Items from a dataset:
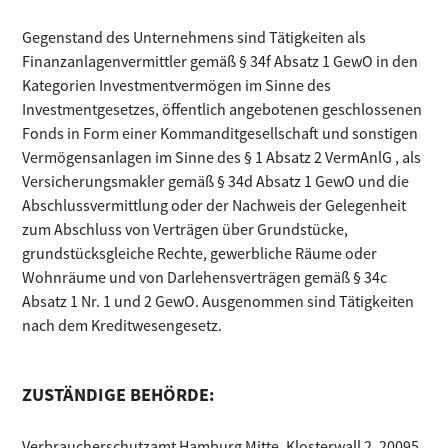
Gegenstand des Unternehmens sind Tätigkeiten als
Finanzanlagenvermittler gemäß § 34f Absatz 1 GewO in den
Kategorien Investmentvermögen im Sinne des
Investmentgesetzes, öffentlich angebotenen geschlossenen
Fonds in Form einer Kommanditgesellschaft und sonstigen
Vermögensanlagen im Sinne des § 1 Absatz 2 VermAnlG , als
Versicherungsmakler gemäß § 34d Absatz 1 GewO und die
Abschlussvermittlung oder der Nachweis der Gelegenheit
zum Abschluss von Verträgen über Grundstücke,
grundstücksgleiche Rechte, gewerbliche Räume oder
Wohnräume und von Darlehensverträgen gemäß § 34c
Absatz 1 Nr. 1 und 2 GewO. Ausgenommen sind Tätigkeiten
nach dem Kreditwesengesetz.
ZUSTÄNDIGE BEHÖRDE:
Verbraucherschutzamt Hamburg Mitte, Klosterwall 2, 20095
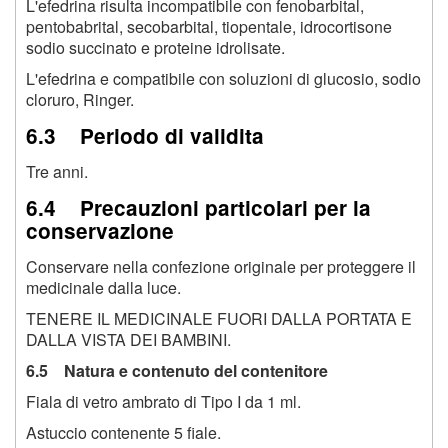
L'efedrina risulta incompatibile con fenobarbital,
pentobabrital, secobarbital, tiopentale, idrocortisone
sodio succinato e proteine idrolisate.
L'efedrina e compatibile con soluzioni di glucosio, sodio
cloruro, Ringer.
6.3 Periodo di validita
Tre anni.
6.4 Precauzioni particolari per la
conservazione
Conservare nella confezione originale per proteggere il
medicinale dalla luce.
TENERE IL MEDICINALE FUORI DALLA PORTATA E
DALLA VISTA DEI BAMBINI.
6.5 Natura e contenuto del contenitore
Fiala di vetro ambrato di Tipo I da 1 ml.
Astuccio contenente 5 fiale.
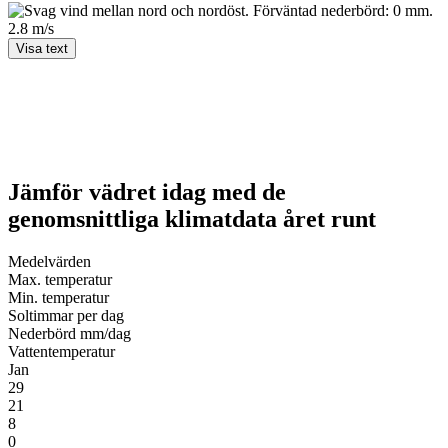
2.8 m/s
Visa text
Jämför vädret idag med de
genomsnittliga klimatdata året runt
Medel­värden
Max. temperatur
Min. temperatur
Soltimmar per dag
Nederbörd mm/dag
Vatten­temperatur
Jan
29
21
8
0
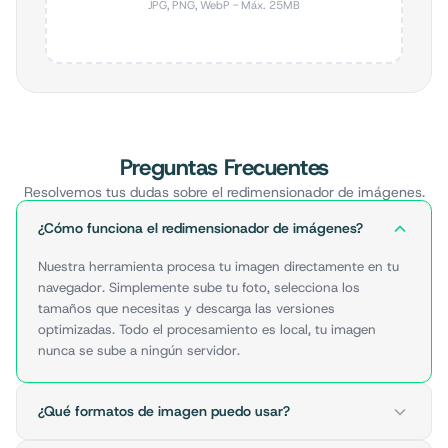
JPG, PNG, WebP - Máx. 25MB
Preguntas Frecuentes
Resolvemos tus dudas sobre el redimensionador de imágenes.
¿Cómo funciona el redimensionador de imágenes?
Nuestra herramienta procesa tu imagen directamente en tu
navegador. Simplemente sube tu foto, selecciona los
tamaños que necesitas y descarga las versiones
optimizadas. Todo el procesamiento es local, tu imagen
nunca se sube a ningún servidor.
¿Qué formatos de imagen puedo usar?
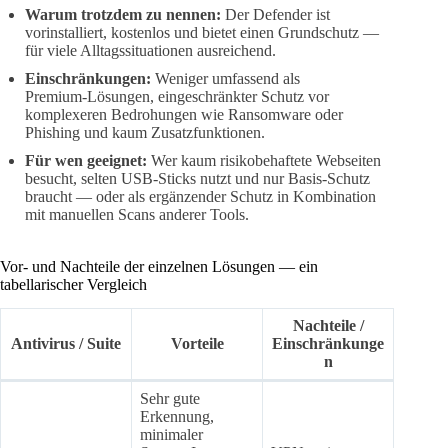
Warum trotzdem zu nennen:
Der Defender ist
vorinstalliert, kostenlos und bietet einen Grundschutz —
für viele Alltagssituationen ausreichend.
Einschränkungen:
Weniger umfassend als
Premium‑Lösungen, eingeschränkter Schutz vor
komplexeren Bedrohungen wie Ransomware oder
Phishing und kaum Zusatzfunktionen.
Für wen geeignet:
Wer kaum risikobehaftete Webseiten
besucht, selten USB‑Sticks nutzt und nur Basis‑Schutz
braucht — oder als ergänzender Schutz in Kombination
mit manuellen Scans anderer Tools.
Vor- und Nachteile der einzelnen Lösungen — ein
tabellarischer Vergleich
Nachteile /
Antivirus / Suite
Vorteile
Einschränkunge
n
Sehr gute
Erkennung,
minimaler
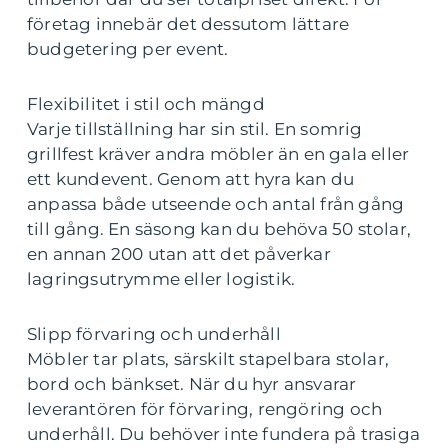
företag innebär det dessutom lättare
budgetering per event.
Flexibilitet i stil och mängd
Varje tillställning har sin stil. En somrig
grillfest kräver andra möbler än en gala eller
ett kundevent. Genom att hyra kan du
anpassa både utseende och antal från gång
till gång. En säsong kan du behöva 50 stolar,
en annan 200 utan att det påverkar
lagringsutrymme eller logistik.
Slipp förvaring och underhåll
Möbler tar plats, särskilt stapelbara stolar,
bord och bänkset. När du hyr ansvarar
leverantören för förvaring, rengöring och
underhåll. Du behöver inte fundera på trasiga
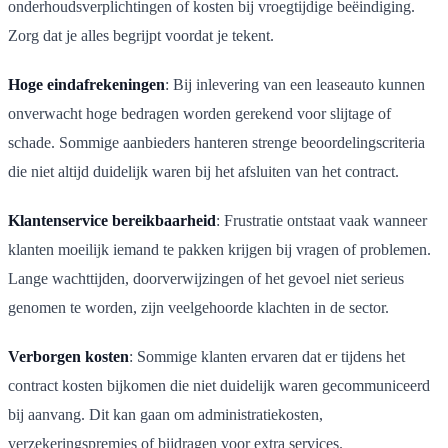
onderhoudsverplichtingen of kosten bij vroegtijdige beëindiging.
Zorg dat je alles begrijpt voordat je tekent.
Hoge eindafrekeningen
: Bij inlevering van een leaseauto kunnen
onverwacht hoge bedragen worden gerekend voor slijtage of
schade. Sommige aanbieders hanteren strenge beoordelingscriteria
die niet altijd duidelijk waren bij het afsluiten van het contract.
Klantenservice bereikbaarheid
: Frustratie ontstaat vaak wanneer
klanten moeilijk iemand te pakken krijgen bij vragen of problemen.
Lange wachttijden, doorverwijzingen of het gevoel niet serieus
genomen te worden, zijn veelgehoorde klachten in de sector.
Verborgen kosten
: Sommige klanten ervaren dat er tijdens het
contract kosten bijkomen die niet duidelijk waren gecommuniceerd
bij aanvang. Dit kan gaan om administratiekosten,
verzekeringspremies of bijdragen voor extra services.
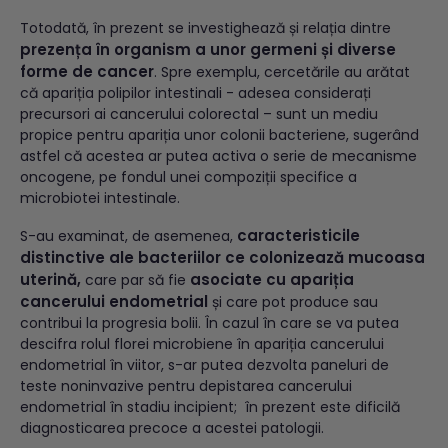
Totodată, în prezent se investighează și relația dintre
prezența în organism a unor
germeni și diverse
forme de cancer
. Spre exemplu, cercetările au arătat
că apariția polipilor intestinali - adesea considerați
precursori ai cancerului colorectal – sunt un mediu
propice pentru apariția unor colonii bacteriene, sugerând
astfel că acestea ar putea activa o serie de mecanisme
oncogene, pe fondul unei compoziții specifice a
microbiotei intestinale.
caracteristicile
S-au examinat, de asemenea,
distinctive ale bacteriilor ce colonizează mucoasa
uterină,
asociate cu apariția
care par să fie
cancerului endometrial
și care pot produce sau
contribui la progresia bolii. În cazul în care se va putea
descifra rolul florei microbiene în apariția cancerului
endometrial în viitor, s-ar putea dezvolta paneluri de
teste noninvazive pentru depistarea cancerului
endometrial în stadiu incipient; în prezent este dificilă
diagnosticarea precoce a acestei patologii.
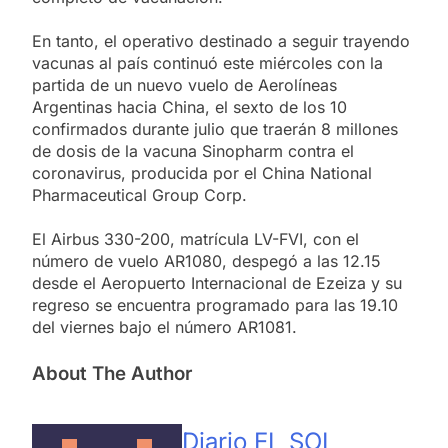
En tanto, el operativo destinado a seguir trayendo
vacunas al país continuó este miércoles con la
partida de un nuevo vuelo de Aerolíneas
Argentinas hacia China, el sexto de los 10
confirmados durante julio que traerán 8 millones
de dosis de la vacuna Sinopharm contra el
coronavirus, producida por el China National
Pharmaceutical Group Corp.
El Airbus 330-200, matrícula LV-FVI, con el
número de vuelo AR1080, despegó a las 12.15
desde el Aeropuerto Internacional de Ezeiza y su
regreso se encuentra programado para las 19.10
del viernes bajo el número AR1081.
About The Author
Diario EL SOL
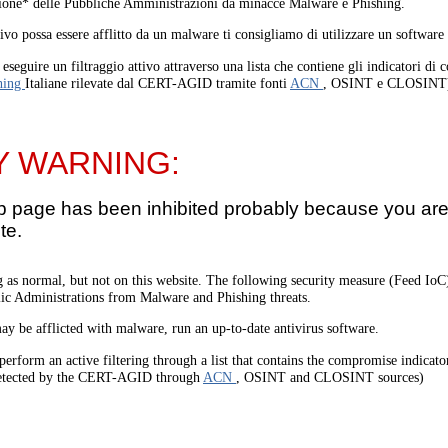
one* delle Pubbliche Amministrazioni da minacce Malware e Phishing.
tivo possa essere afflitto da un malware ti consigliamo di utilizzare un software
eseguire un filtraggio attivo attraverso una lista che contiene gli indicatori di
hing
Italiane rilevate dal CERT-AGID tramite fonti
ACN
, OSINT e CLOSINT
Y WARNING:
b page has been inhibited probably because you are 
te.
 as normal, but not on this website. The following security measure (Feed I
lic Administrations from Malware and Phishing threats.
ay be afflicted with malware, run an up-to-date antivirus software.
perform an active filtering through a list that contains the compromise indicato
etected by the CERT-AGID through
ACN
, OSINT and CLOSINT sources)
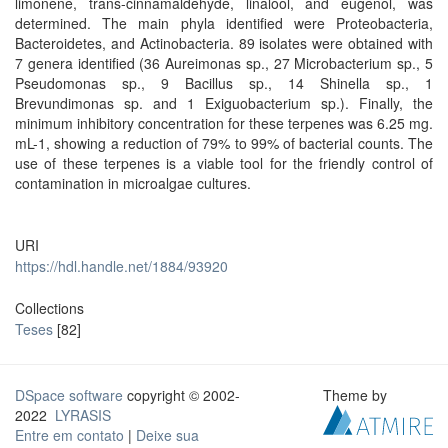
limonene, trans-cinnamaldehyde, linalool, and eugenol, was
determined. The main phyla identified were Proteobacteria,
Bacteroidetes, and Actinobacteria. 89 isolates were obtained with
7 genera identified (36 Aureimonas sp., 27 Microbacterium sp., 5
Pseudomonas sp., 9 Bacillus sp., 14 Shinella sp., 1
Brevundimonas sp. and 1 Exiguobacterium sp.). Finally, the
minimum inhibitory concentration for these terpenes was 6.25 mg.
mL-1, showing a reduction of 79% to 99% of bacterial counts. The
use of these terpenes is a viable tool for the friendly control of
contamination in microalgae cultures.
URI
https://hdl.handle.net/1884/93920
Collections
Teses
[82]
DSpace software
copyright © 2002-
Theme by
2022
LYRASIS
Entre em contato
|
Deixe sua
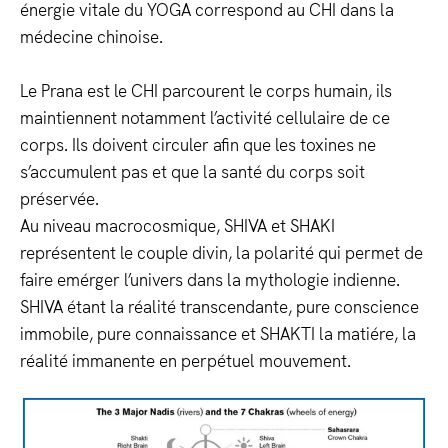
énergie vitale du YOGA correspond au CHI dans la
médecine chinoise.
Le Prana est le CHI parcourent le corps humain, ils
maintiennent notamment l’activité cellulaire de ce
corps. Ils doivent circuler afin que les toxines ne
s’accumulent pas et que la santé du corps soit
préservée.
Au niveau macrocosmique,
SHIVA et SHAKI
représentent le couple divin, la polarité qui permet de
faire emérger l’univers dans la mythologie indienne.
SHIVA étant la réalité transcendante, pure conscience
immobile, pure connaissance et SHAKTI la matiére, la
réalité immanente en perpétuel mouvement.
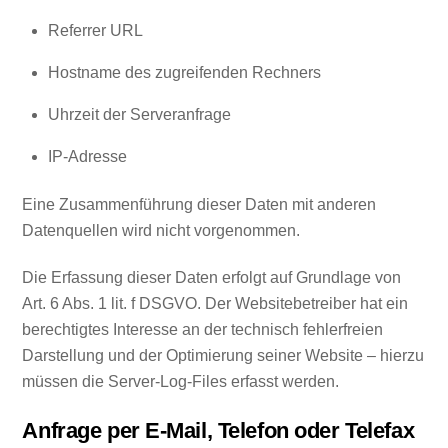
Referrer URL
Hostname des zugreifenden Rechners
Uhrzeit der Serveranfrage
IP-Adresse
Eine Zusammenführung dieser Daten mit anderen
Datenquellen wird nicht vorgenommen.
Die Erfassung dieser Daten erfolgt auf Grundlage von
Art. 6 Abs. 1 lit. f DSGVO. Der Websitebetreiber hat ein
berechtigtes Interesse an der technisch fehlerfreien
Darstellung und der Optimierung seiner Website – hierzu
müssen die Server-Log-Files erfasst werden.
Anfrage per E-Mail, Telefon oder Telefax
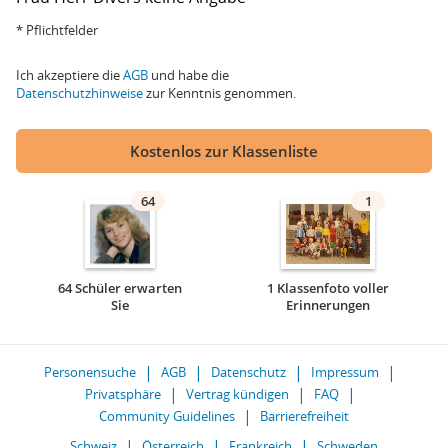
* Pflichtfelder
Ich akzeptiere die
AGB
und habe die
Datenschutzhinweise
zur Kenntnis genommen.
Kostenlos zur Klassenliste
64
1
64 Schüler erwarten
1 Klassenfoto voller
Sie
Erinnerungen
Personensuche
AGB
Datenschutz
Impressum
Privatsphäre
Vertrag kündigen
FAQ
Community Guidelines
Barrierefreiheit
Schweiz
Österreich
Frankreich
Schweden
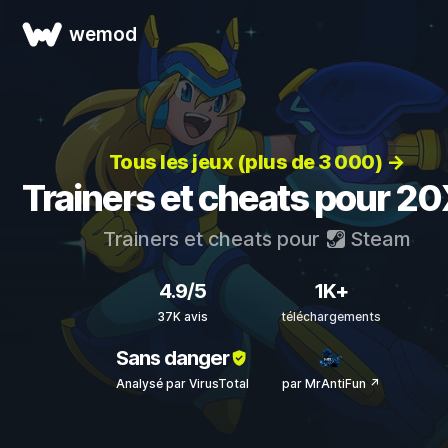
wemod
Tous les jeux (plus de 3 000) →
Trainers et cheats pour 2
Trainers et cheats pour
Steam
4.9/5
1K+
37K avis
téléchargements
Sans danger
Analysé par VirusTotal
par MrAntiFun ↗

What you are asked to do - Set down again, word for word, every line from the one with "6.5 Natura e contenuto del contenitore" to the one with "Resolvemos tus dudas" in the entries above, and omit the pictures.

Answer to this problem -
6.5 Natura e contenuto del contenitore
Fiala di vetro ambrato di Tipo I da 1 ml.
Astuccio contenente 5 fiale.
2.8 m/s
Visa text
Jämför vädret idag med de
genomsnittliga klimatdata året runt
Medel­värden
Max. temperatur
Min. temperatur
Soltimmar per dag
Nederbörd mm/dag
Vatten­temperatur
Jan
29
21
8
0
JPG, PNG, WebP - Máx. 25MB
Preguntas Frecuentes
Resolvemos tus dudas sobre el redimensionador de imágenes.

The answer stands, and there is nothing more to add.